(Collection entries)
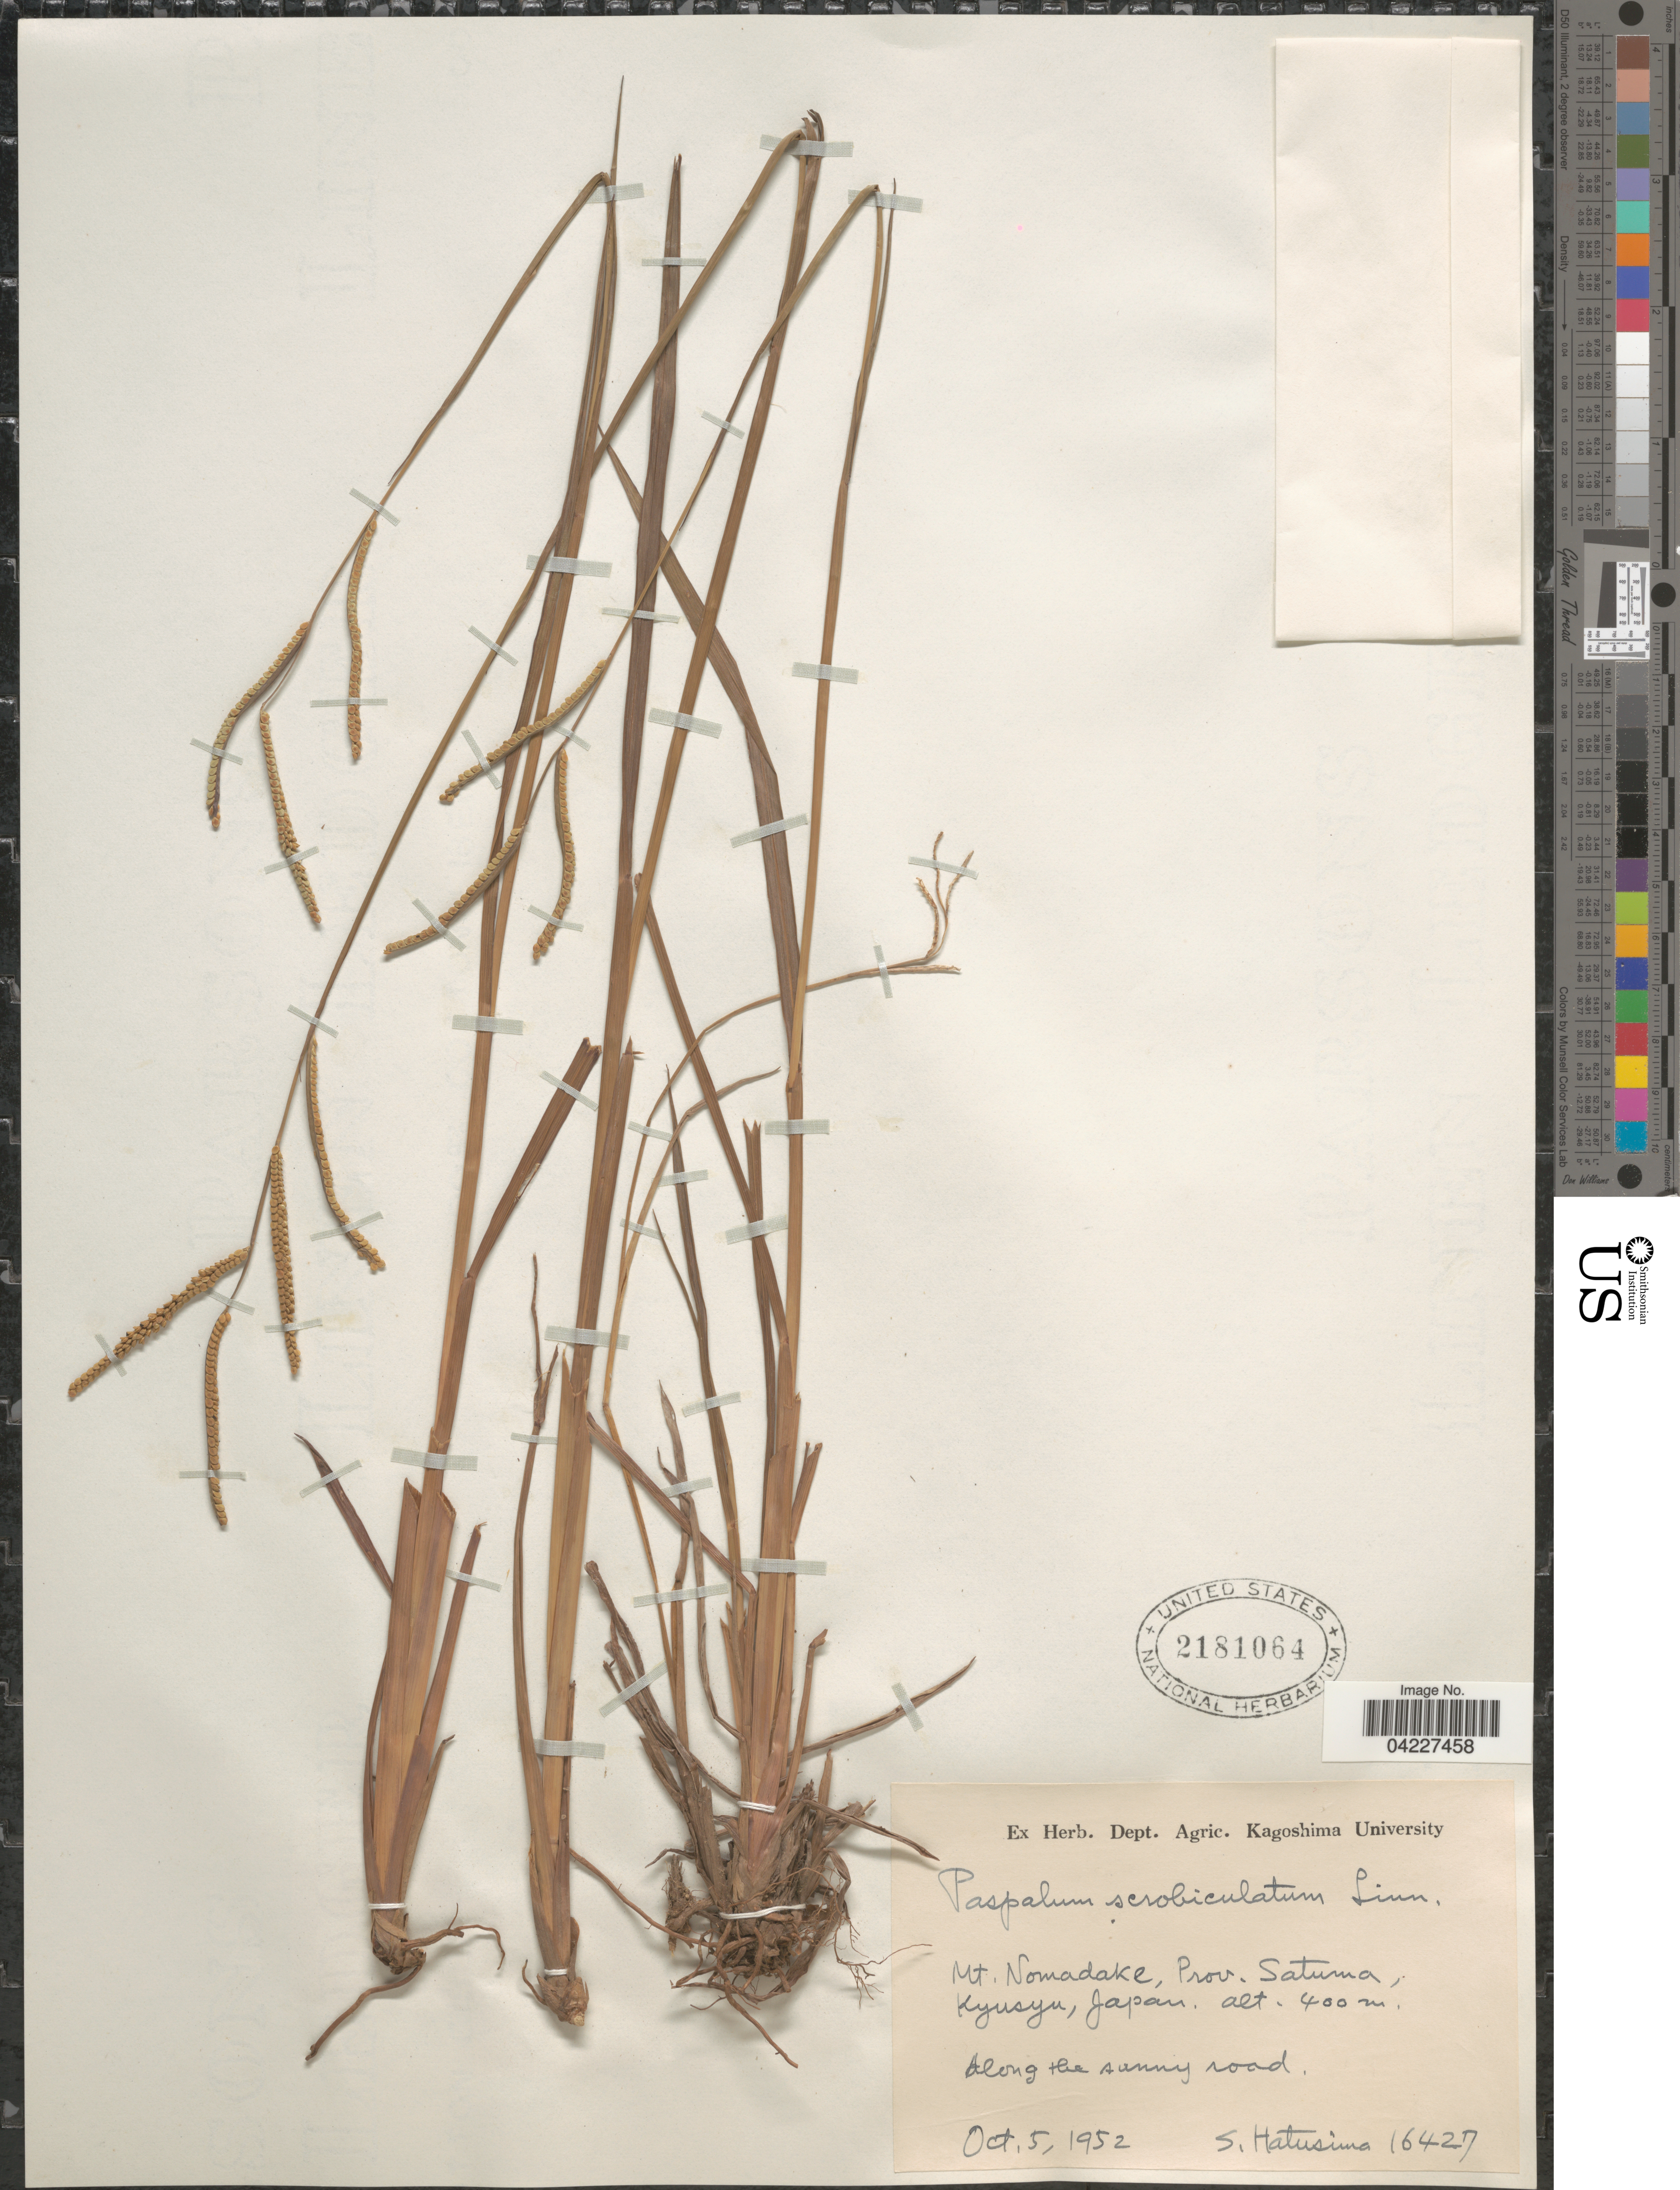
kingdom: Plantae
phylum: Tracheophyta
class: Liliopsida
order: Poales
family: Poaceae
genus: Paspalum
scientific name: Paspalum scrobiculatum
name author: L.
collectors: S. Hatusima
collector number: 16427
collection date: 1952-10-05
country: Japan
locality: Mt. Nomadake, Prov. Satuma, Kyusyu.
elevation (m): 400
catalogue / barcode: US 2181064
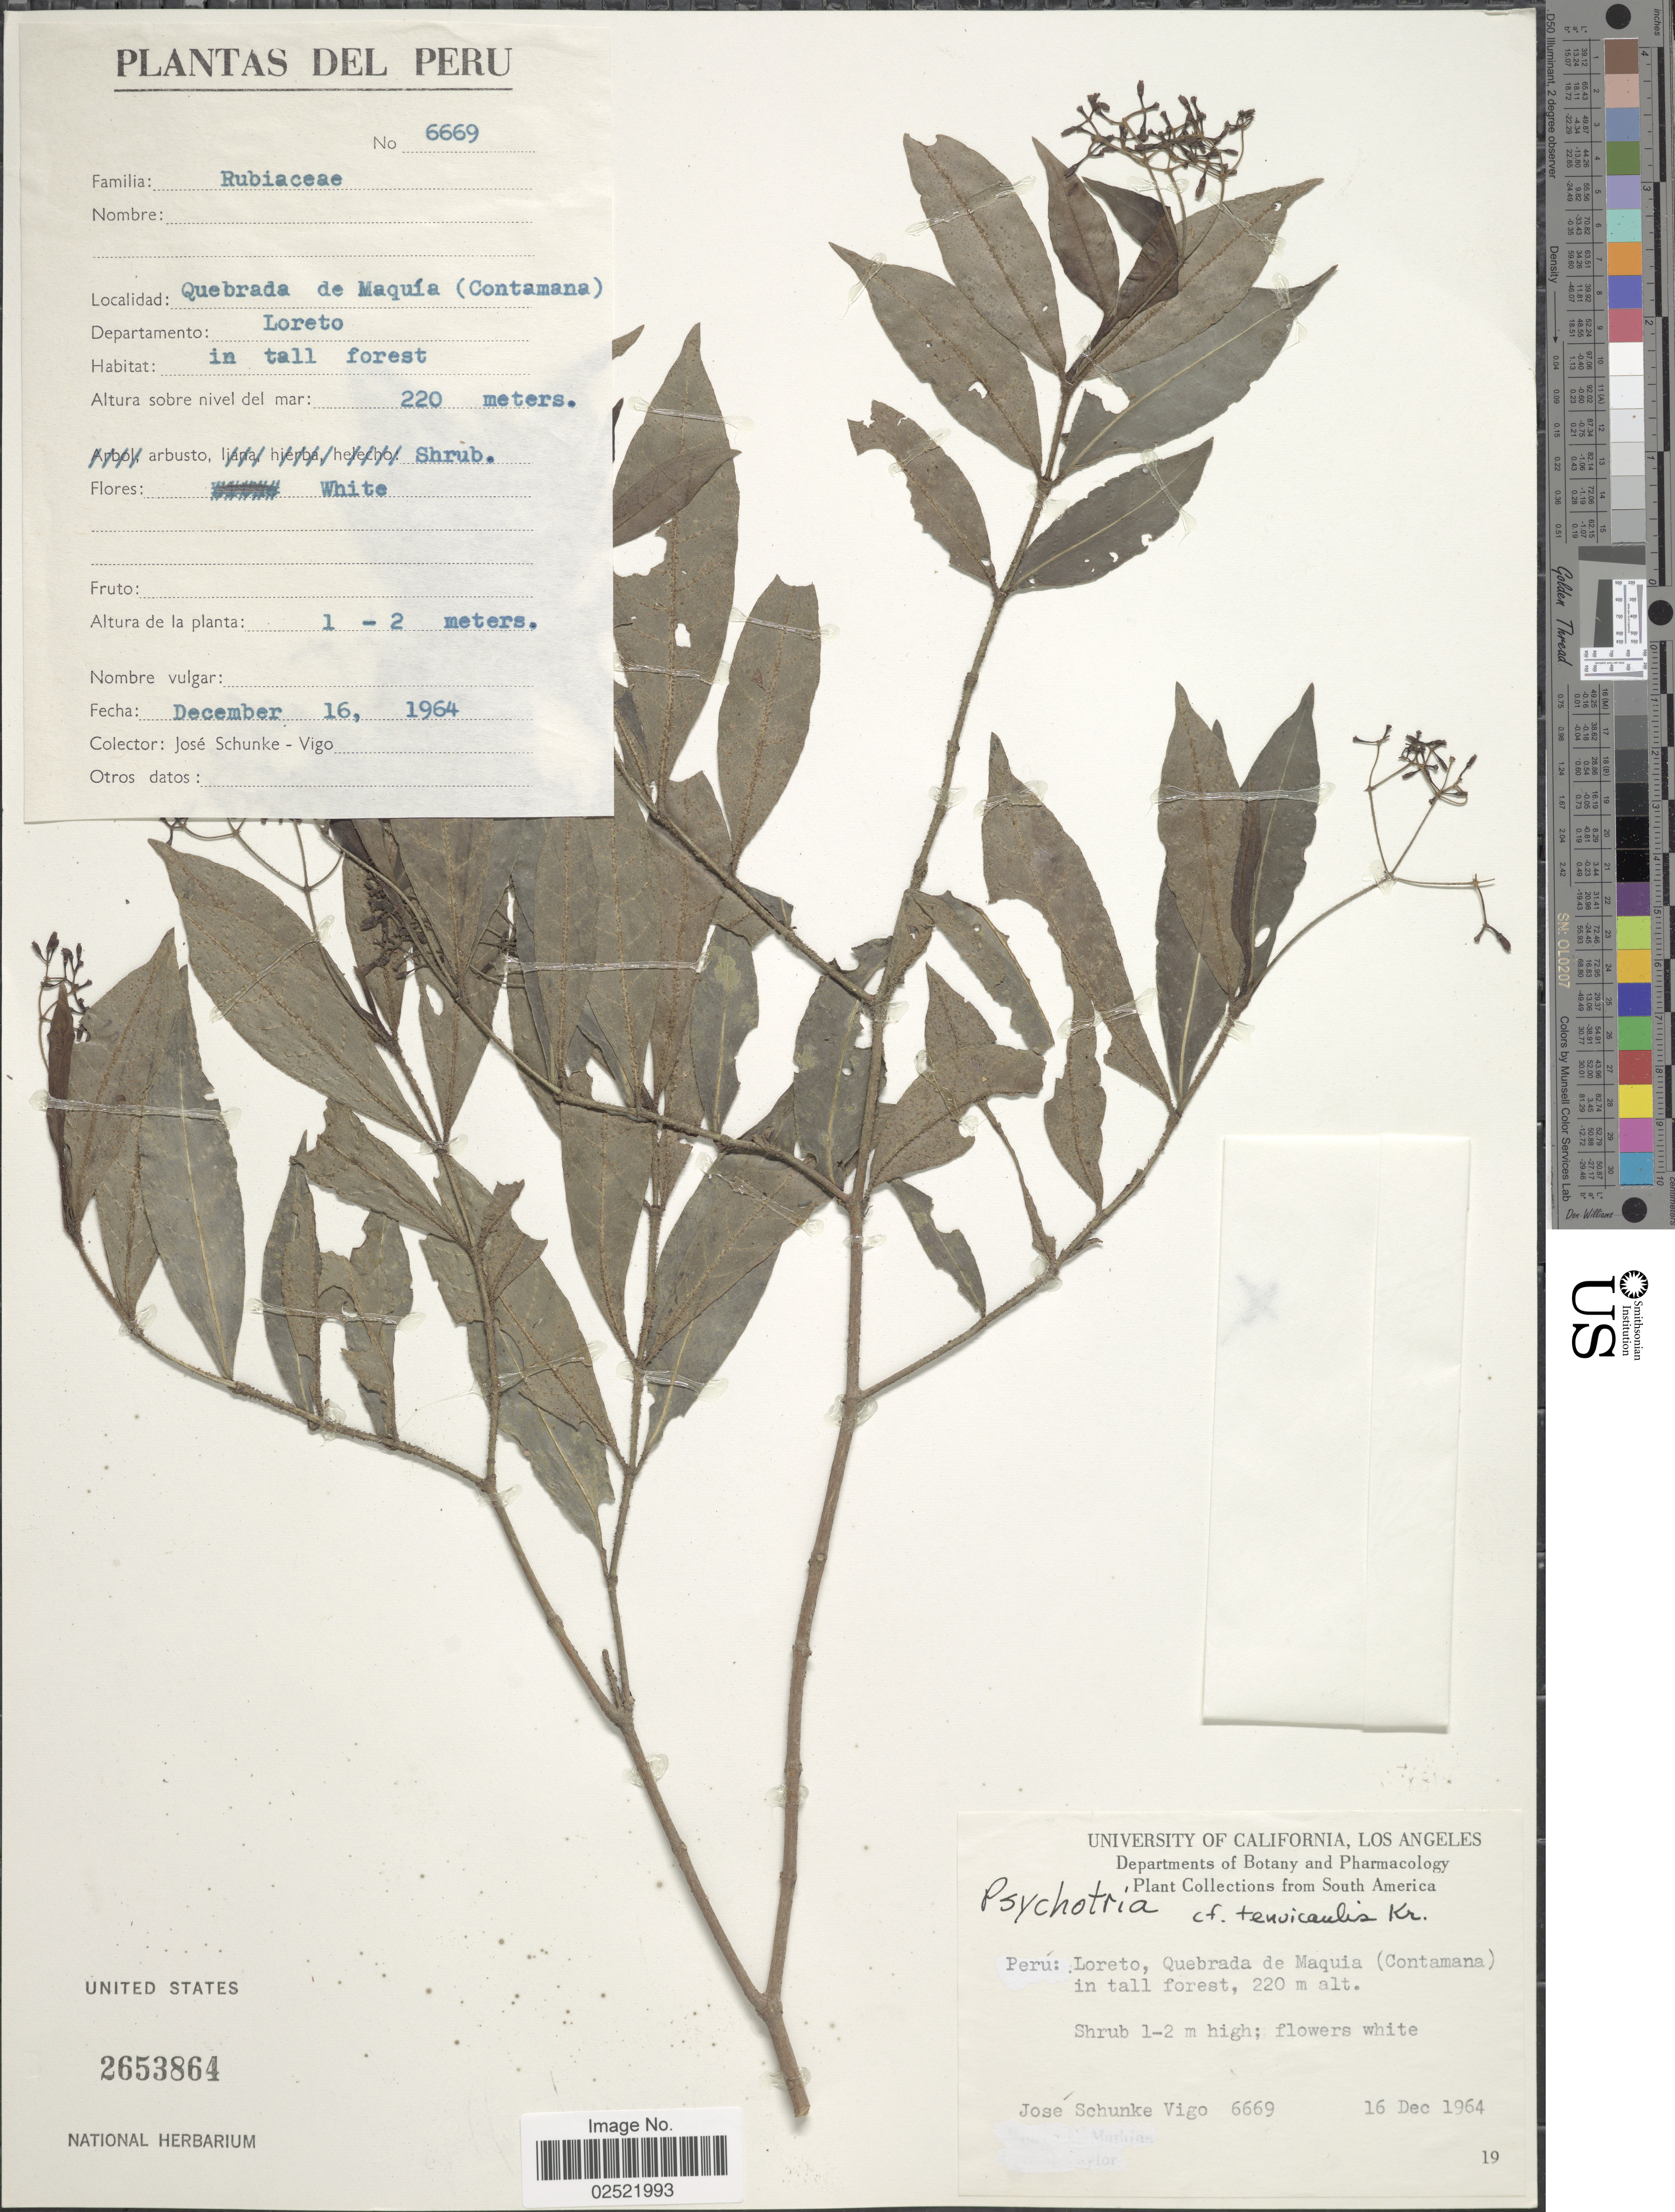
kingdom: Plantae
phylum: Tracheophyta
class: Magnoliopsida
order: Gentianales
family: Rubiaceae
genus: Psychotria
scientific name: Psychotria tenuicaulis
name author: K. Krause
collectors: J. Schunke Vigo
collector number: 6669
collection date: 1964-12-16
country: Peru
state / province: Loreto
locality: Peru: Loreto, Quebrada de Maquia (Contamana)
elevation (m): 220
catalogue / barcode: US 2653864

▶ Task details: Write every line of the rows above as a JSON list of strings, one string per line, with blank lines omitted. Leave the pictures out of the answer.

▶ The solution:
[
  "kingdom: Plantae",
  "phylum: Tracheophyta",
  "class: Liliopsida",
  "order: Poales",
  "family: Poaceae",
  "genus: Paspalum",
  "scientific name: Paspalum scrobiculatum",
  "name author: L.",
  "collectors: S. Hatusima",
  "collector number: 16427",
  "collection date: 1952-10-05",
  "country: Japan",
  "locality: Mt. Nomadake, Prov. Satuma, Kyusyu.",
  "elevation (m): 400",
  "catalogue / barcode: US 2181064",
  "kingdom: Plantae",
  "phylum: Tracheophyta",
  "class: Magnoliopsida",
  "order: Gentianales",
  "family: Rubiaceae",
  "genus: Psychotria",
  "scientific name: Psychotria tenuicaulis",
  "name author: K. Krause",
  "collectors: J. Schunke Vigo",
  "collector number: 6669",
  "collection date: 1964-12-16",
  "country: Peru",
  "state / province: Loreto",
  "locality: Peru: Loreto, Quebrada de Maquia (Contamana)",
  "elevation (m): 220",
  "catalogue / barcode: US 2653864"
]